I have provided this background to explain why the images on this site are categorized and organized as they are. My working life in art is and has been about visual communication, which applies to both my fine arts as well as my commercial works. On my journey, I found the means and a way to hold onto and maintain my dream of being an artist, and I have done it on my own. I mention this only to encourage others who might wish to follow down the path I chose. No doubt, it is a long, tough and egregious journey; nevertheless, I have proven, it can be done if you desire to achieve it. The key for it to have happened for me was to understand just how fine art relates to commercial art. So what's the link? They each share the same purpose. But exactly what is that purpose? It is to “communicate”. I believe that if an artist turns his or her nose away from commercial work for political reasons, such as the distaste of capitalism and monetary compensation, or other such as irrationalities, an artist will do himself an enormous disservice, while stunting his creative growth and future success. Sadly, higher education encourages art students to look down on making art for a living. Too many encourage the “starving artist” approach; in other words, be an honorable loser, stay pure and poor! However, art giants such as Pablo Picasso did not see it that way, and found no honor, nor dignity in turning down the millions for his works. Nor did his marketer approach discourage fine art professors from bringing their classes to metropolitan art museums all over the world to see and pay homage his esteemed works!
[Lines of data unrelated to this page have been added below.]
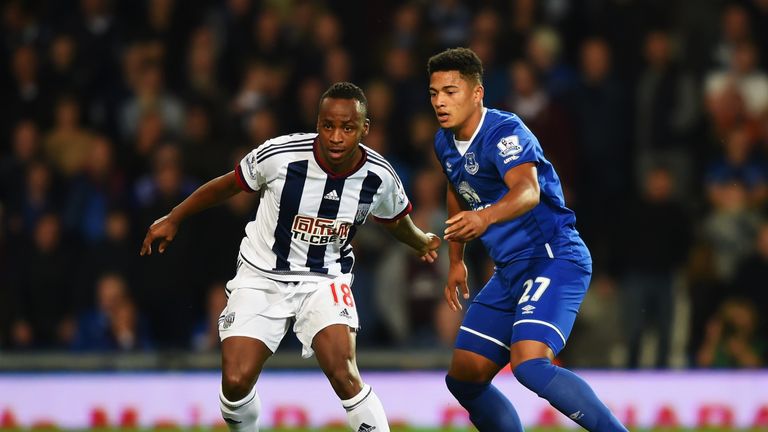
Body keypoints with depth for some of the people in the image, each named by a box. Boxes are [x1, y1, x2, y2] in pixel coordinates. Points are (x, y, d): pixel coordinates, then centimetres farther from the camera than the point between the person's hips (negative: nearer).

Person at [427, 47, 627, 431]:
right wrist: (456, 260, 31)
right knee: (464, 378, 8)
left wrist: (486, 217, -56)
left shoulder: (504, 132, -18)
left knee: (530, 365, -29)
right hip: (510, 270, 9)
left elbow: (528, 191, -37)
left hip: (555, 259, -9)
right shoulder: (445, 143, 8)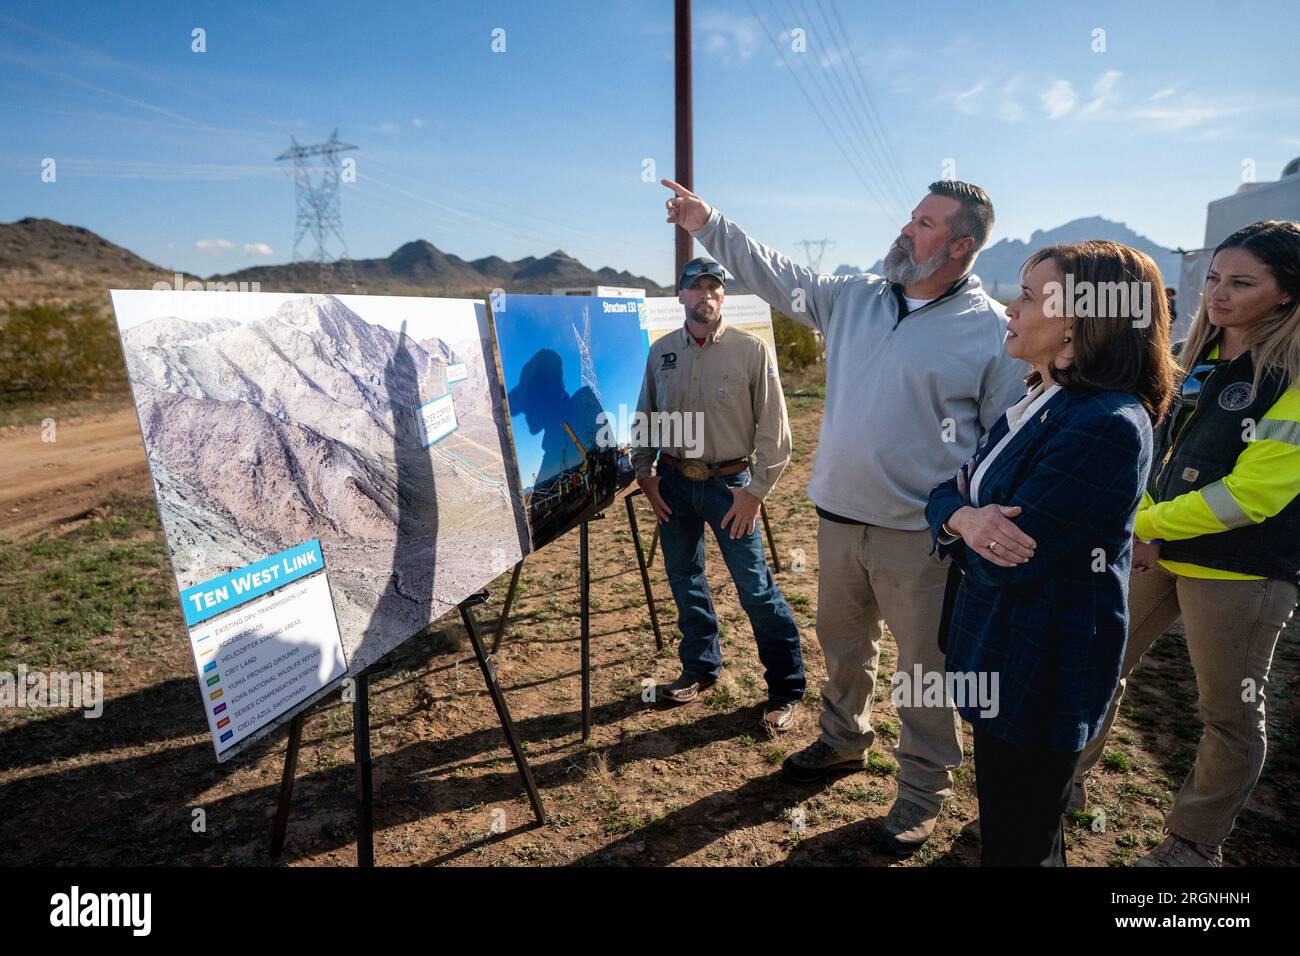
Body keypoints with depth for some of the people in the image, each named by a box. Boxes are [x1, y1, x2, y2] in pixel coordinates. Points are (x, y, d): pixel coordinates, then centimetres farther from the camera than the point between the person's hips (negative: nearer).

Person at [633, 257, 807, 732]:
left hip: (729, 483, -4)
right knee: (684, 578, 14)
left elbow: (774, 428, -7)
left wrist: (755, 489, -11)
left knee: (755, 586, -3)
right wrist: (644, 473, 5)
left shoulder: (750, 349, -8)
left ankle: (787, 688, 13)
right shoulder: (661, 351, 5)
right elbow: (645, 417, 13)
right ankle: (701, 667, 34)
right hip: (673, 482, 5)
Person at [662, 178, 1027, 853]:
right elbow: (778, 278, 9)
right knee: (842, 643, 23)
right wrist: (710, 226, 4)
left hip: (920, 536, -5)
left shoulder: (992, 330, -9)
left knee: (924, 668, 8)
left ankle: (923, 791, 31)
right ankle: (843, 740, 48)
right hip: (838, 517, 5)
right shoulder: (855, 297, 5)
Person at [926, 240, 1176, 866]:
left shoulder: (1106, 427, -25)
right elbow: (948, 492, 3)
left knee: (1016, 842, 12)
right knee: (1016, 822, 27)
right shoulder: (1037, 404, 5)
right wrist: (963, 518, -19)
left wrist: (972, 518, -6)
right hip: (1000, 651, 9)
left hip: (1041, 671, -9)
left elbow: (1006, 563, -27)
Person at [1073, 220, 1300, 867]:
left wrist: (1139, 524, -16)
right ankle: (1067, 782, 34)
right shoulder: (1198, 360, 8)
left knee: (1229, 714, 10)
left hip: (1239, 570, -7)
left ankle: (1195, 844, 29)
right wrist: (1142, 527, -2)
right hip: (1156, 551, 7)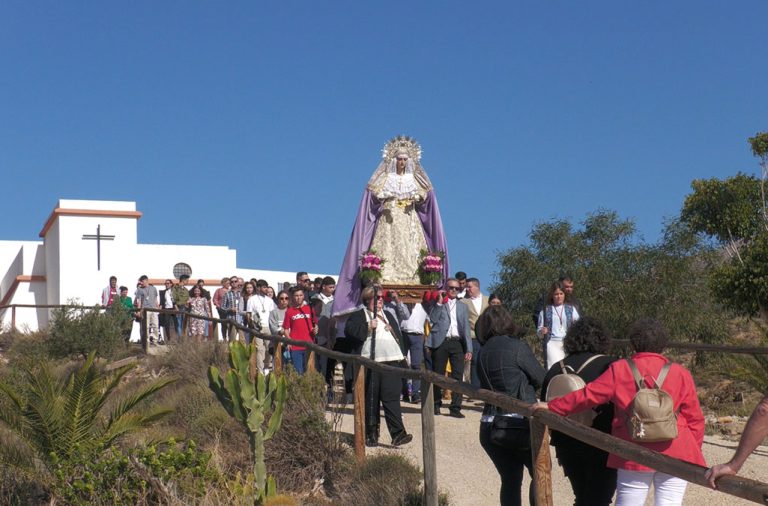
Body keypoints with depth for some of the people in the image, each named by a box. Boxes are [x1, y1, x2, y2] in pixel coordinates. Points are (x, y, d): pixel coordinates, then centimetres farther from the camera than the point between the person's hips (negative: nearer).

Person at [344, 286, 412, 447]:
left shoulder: (388, 316, 24)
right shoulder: (359, 315, 8)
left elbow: (398, 335, 25)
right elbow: (349, 330, -7)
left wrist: (400, 354, 13)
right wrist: (367, 328, -15)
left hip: (391, 361, 3)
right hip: (370, 362, -3)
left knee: (392, 397, -6)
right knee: (370, 399, 1)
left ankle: (398, 434, -12)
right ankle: (371, 435, 9)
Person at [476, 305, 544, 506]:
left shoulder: (483, 352, 8)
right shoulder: (516, 346, -9)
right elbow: (540, 378, -3)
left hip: (489, 427, 5)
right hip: (520, 425, -5)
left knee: (510, 480, 12)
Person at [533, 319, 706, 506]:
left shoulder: (619, 370, 0)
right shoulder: (681, 373, 3)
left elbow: (588, 395, 1)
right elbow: (695, 418, 5)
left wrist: (552, 406, 11)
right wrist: (694, 453, 15)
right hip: (676, 455, 1)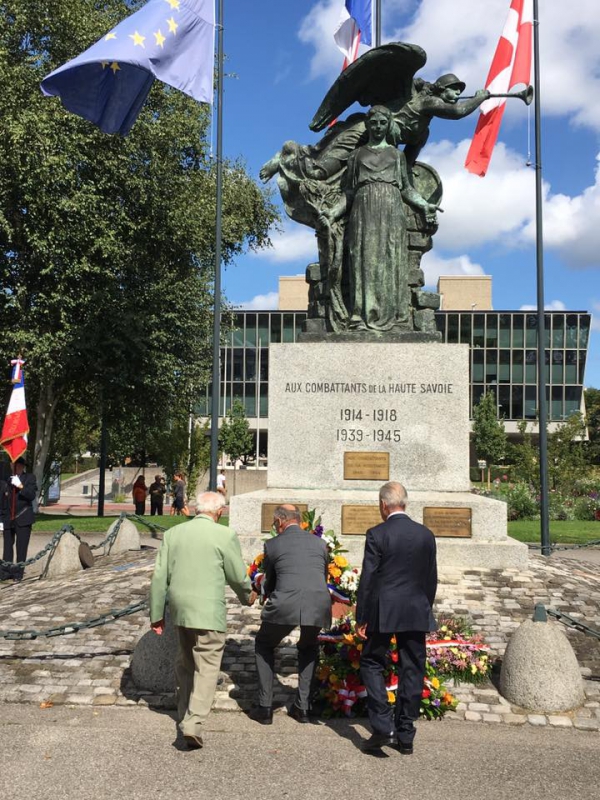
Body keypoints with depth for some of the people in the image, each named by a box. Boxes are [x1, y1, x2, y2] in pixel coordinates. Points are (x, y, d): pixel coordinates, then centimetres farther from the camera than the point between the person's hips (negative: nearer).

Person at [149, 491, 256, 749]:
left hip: (179, 611, 5)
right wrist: (247, 597, 19)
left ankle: (184, 714, 35)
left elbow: (160, 577, 5)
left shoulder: (173, 534, 4)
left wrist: (156, 614, 12)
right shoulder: (225, 535, -9)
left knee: (185, 664, 22)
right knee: (207, 668, 2)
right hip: (209, 612, -5)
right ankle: (193, 723, -8)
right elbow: (238, 576, -2)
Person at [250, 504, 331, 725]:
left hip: (285, 606, -3)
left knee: (264, 646, 24)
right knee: (308, 649, 32)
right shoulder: (319, 543, 18)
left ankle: (265, 708, 21)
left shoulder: (272, 544, 11)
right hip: (319, 605, 3)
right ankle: (302, 707, 27)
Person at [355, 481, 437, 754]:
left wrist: (361, 617, -4)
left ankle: (383, 726, 0)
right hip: (417, 613, 4)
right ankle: (405, 736, 16)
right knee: (411, 671, 10)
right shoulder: (426, 535, 3)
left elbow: (367, 578, -10)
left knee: (372, 664, 10)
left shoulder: (377, 535, -10)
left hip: (383, 612, -4)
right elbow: (432, 578, 8)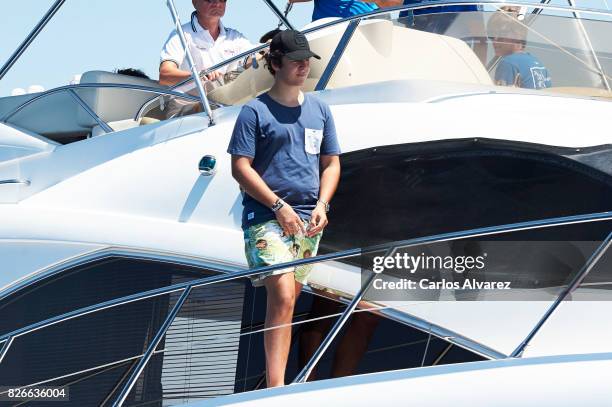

I for one, have always believed that too much politics destroys the creative process. Is it required after all, that an honest artist destroys and dismantles certain topics and subjects in order for his viewers to respect him and his works? These are fine lines to consider in the making of art. Still, there are countless ways to reveal and communicate in art, and the very best, most sophisticated methods of telling a story on canvas seem to be executed in calculated nuances and details of powerful expression. After all, do not the best works of art leave a detail or two for the viewer to discover, such as “what does her smile mean?”